Up until a few months ago, my husband and I lived in a very private bubble. We kept my diagnosis protected from friends, family, and coworkers. It was the two of us in our little sheltered environment fending off the world.

Then I became psychotic and I closed all the doors to my husband. I severed the ties. I no longer communicated with him. He was alone, in a new city, with a new job, and in order to protect me, and our secret, he couldn’t talk to his friends or his family.

We lived together in the same house, but voices had overtaken my mind and my attention. I sat for hours listening to the things they had to say. They were too loud to ignore. My husband had lost me to my illness, his friend, his confidant, the woman he had created a private world with, was unreachable.

I think back on that time that my husband was isolated and alone. One of the reasons I recently came out publicly about my illness is that I never want my husband to be that cut off from the rest of the world again.

I can only imagine how lonely and frightening that period in his life was. He must have wondered if the woman who laughed hard and loud and danced in the most ridiculous fashion in order to lift his mood, would ever come back to him.

========================================================================

**Task A**
Condense the paragraph in the passage above about a hidden diagnosis that begins "Then I became psychotic" into a shorter version that keeps its main facts.
**Task B**
Answer these questions using the passage above about a hidden diagnosis.
(i) From whom did the couple keep the diagnosis protected?
(ii) How did the narrator spend hours while the voices had overtaken her mind?
(iii) What reason does the narrator give for recently coming out publicly about her illness?
**Task C**
Carry the passage about a hidden diagnosis forward from its final sentence.

========================================================================

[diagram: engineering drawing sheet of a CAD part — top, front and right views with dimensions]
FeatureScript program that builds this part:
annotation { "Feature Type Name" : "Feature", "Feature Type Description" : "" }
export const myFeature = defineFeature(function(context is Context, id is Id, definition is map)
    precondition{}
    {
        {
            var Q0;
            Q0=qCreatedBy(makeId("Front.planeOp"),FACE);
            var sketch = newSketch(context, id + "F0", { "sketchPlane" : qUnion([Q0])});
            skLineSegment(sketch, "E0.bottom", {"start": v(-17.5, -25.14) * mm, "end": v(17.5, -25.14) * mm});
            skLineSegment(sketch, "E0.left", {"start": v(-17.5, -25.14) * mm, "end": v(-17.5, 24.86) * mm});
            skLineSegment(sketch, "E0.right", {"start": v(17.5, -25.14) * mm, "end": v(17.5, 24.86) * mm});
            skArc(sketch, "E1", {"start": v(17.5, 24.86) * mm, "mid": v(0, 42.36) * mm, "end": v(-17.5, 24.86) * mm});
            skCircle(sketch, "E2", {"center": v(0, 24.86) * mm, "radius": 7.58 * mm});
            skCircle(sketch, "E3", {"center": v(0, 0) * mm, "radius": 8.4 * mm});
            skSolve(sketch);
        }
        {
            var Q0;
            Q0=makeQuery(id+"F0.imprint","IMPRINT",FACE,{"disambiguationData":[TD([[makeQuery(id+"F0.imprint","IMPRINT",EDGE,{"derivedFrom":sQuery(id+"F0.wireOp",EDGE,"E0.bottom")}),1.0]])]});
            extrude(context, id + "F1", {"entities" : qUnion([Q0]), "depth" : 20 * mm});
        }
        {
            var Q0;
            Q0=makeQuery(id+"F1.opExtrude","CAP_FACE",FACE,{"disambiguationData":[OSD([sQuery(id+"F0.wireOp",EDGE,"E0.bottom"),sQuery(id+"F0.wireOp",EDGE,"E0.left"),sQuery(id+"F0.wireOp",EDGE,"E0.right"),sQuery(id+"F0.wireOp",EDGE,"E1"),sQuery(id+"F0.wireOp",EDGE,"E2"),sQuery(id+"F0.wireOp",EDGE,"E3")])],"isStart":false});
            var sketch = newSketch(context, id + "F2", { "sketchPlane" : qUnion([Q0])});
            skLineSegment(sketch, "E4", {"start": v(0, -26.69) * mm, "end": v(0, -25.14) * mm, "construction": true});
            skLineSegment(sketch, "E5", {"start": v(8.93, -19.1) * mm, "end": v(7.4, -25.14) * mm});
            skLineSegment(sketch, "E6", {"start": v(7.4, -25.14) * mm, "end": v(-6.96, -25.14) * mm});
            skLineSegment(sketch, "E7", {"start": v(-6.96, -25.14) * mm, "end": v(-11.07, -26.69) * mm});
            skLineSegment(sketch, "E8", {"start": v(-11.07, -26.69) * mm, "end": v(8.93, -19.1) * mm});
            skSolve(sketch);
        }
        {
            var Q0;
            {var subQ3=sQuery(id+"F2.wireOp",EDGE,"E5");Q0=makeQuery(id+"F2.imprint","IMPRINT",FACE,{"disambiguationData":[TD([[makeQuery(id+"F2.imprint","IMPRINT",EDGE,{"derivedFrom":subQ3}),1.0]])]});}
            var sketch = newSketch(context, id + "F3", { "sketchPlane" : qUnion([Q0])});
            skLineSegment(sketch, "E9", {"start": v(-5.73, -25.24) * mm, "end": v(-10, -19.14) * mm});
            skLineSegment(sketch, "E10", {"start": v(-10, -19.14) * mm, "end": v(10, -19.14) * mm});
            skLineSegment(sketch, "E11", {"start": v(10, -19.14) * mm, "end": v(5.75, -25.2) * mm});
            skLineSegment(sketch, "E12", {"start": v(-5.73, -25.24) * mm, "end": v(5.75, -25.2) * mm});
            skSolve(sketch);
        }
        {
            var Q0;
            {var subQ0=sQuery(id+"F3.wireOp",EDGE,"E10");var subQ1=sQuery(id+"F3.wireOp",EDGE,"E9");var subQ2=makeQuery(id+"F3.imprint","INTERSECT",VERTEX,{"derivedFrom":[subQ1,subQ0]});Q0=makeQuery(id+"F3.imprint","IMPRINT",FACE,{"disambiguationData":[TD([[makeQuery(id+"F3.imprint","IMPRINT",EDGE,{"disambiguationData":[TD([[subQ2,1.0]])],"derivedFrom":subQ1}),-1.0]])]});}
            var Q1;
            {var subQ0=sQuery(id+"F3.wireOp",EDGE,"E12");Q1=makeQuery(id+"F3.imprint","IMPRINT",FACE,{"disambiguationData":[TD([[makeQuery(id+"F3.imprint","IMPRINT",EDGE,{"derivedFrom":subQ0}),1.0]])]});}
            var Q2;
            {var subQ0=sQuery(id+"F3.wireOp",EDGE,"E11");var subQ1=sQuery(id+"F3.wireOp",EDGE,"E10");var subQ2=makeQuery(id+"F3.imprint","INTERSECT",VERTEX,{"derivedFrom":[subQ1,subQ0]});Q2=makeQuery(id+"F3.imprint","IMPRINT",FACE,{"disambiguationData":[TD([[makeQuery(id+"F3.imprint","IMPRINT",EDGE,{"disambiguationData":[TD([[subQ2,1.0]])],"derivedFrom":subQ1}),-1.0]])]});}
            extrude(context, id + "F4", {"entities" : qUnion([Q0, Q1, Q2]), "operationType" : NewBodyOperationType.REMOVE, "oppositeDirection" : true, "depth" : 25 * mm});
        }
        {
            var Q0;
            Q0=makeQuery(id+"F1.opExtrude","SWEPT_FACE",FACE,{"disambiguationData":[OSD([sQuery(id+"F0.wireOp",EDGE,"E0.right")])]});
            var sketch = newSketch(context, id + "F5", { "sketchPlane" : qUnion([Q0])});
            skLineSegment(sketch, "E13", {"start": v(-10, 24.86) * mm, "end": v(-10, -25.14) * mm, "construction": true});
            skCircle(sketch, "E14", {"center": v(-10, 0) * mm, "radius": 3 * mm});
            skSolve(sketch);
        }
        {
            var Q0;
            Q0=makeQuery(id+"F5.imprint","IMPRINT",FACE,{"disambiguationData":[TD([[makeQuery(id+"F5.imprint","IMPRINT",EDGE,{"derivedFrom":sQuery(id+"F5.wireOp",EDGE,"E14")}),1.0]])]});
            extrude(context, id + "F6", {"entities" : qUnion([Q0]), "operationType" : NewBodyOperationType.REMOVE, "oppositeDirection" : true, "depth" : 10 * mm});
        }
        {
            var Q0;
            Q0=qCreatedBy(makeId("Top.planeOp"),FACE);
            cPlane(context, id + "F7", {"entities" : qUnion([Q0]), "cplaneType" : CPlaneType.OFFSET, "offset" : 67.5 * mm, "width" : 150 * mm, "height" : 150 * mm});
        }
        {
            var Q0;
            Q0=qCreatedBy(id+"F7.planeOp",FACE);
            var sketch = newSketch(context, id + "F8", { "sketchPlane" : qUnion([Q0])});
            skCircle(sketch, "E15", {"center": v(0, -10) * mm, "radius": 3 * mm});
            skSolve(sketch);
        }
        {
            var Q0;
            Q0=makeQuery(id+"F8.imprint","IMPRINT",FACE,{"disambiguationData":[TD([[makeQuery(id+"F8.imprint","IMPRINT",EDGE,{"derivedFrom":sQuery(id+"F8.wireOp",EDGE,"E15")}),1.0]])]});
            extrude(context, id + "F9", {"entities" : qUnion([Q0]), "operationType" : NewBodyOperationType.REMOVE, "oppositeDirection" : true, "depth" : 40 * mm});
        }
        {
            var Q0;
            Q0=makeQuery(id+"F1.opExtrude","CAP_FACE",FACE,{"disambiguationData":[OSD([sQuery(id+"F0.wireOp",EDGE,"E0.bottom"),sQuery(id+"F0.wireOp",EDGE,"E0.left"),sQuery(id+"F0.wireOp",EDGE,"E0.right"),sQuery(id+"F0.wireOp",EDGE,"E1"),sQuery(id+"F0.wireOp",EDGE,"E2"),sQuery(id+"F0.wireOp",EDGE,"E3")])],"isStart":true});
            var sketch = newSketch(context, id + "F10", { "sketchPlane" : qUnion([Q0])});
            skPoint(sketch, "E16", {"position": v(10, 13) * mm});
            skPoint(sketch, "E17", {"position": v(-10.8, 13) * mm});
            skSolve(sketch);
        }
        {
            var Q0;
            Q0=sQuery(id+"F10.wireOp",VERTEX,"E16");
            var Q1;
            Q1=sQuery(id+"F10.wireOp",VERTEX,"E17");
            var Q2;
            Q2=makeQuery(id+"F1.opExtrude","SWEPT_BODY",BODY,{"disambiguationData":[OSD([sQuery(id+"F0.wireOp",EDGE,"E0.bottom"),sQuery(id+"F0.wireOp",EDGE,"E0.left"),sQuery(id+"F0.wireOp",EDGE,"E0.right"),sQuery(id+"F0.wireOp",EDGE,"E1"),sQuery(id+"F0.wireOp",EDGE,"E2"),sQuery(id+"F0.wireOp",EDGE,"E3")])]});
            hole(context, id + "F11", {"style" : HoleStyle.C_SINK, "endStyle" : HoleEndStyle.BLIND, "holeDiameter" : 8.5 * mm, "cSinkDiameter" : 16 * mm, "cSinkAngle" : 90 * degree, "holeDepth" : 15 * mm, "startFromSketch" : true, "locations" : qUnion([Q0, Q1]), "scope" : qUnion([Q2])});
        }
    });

========================================================================

**Reply A**
After becoming psychotic, the narrator shut her husband out and stopped communicating with him. He was left alone in a new city with a new job. To protect her and their secret, he could not confide in his friends or family.

**Reply B**
(i) Friends, family, and coworkers.
(ii) She sat listening to the things the voices had to say.
(iii) She never wants her husband to be that cut off from the rest of the world again.

**Reply C**
He must have mourned.  There must have been grief. There must have been fear.  He must have suffered to know the love of his life was a few inches away, but not at home.

I write this because mental illness doesn’t just happen to the person who is diagnosed. It happens to spouses. It happens to parents. It happens to families.  The people who care for us suffer too in the most profound ways.

We all need to be better friends, better brothers, better sisters, better aunts, better uncles, and better parents to the ones who are often overlooked in the battle of mental illness.  The people that care day in and day out for their loved ones need understanding, need support, need a shoulder, need an ear.

We need to shine the light on the true impact of mental illness. We need to openly offer a hand, one that can be taken, and held.